■ TASK PROMPT
How many lines in these records hold the string "Есть"? State only that number.
══ AVAILABLE DATA ══
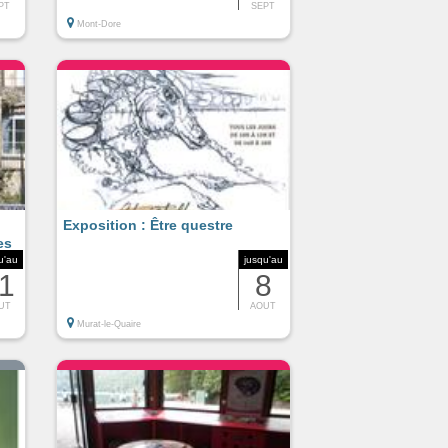
PT
SEPT
Mont-Dore
Exposition : Être questre
es
u'au
jusqu'au
1
8
UT
AOUT
Murat-le-Quaire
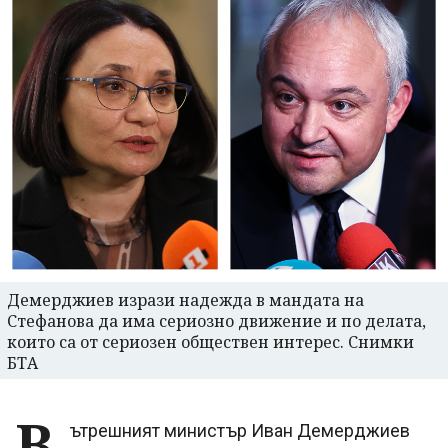
Демерджиев изрази надежда в мандата на
Стефанова да има сериозно движение и по делата,
които са от сериозен обществен интерес. Снимки
БТА
В
ътрешният министър Иван Демерджиев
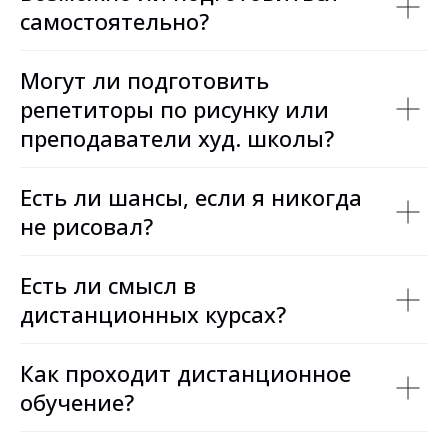
самостоятельно?
Могут ли подготовить
репетиторы по рисунку или
преподаватели худ. школы?
Есть ли шансы, если я никогда
не рисовал?
Есть ли смысл в
дистанционных курсах?
Как проходит дистанционное
обучение?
═══
■ ANSWER SECTION
2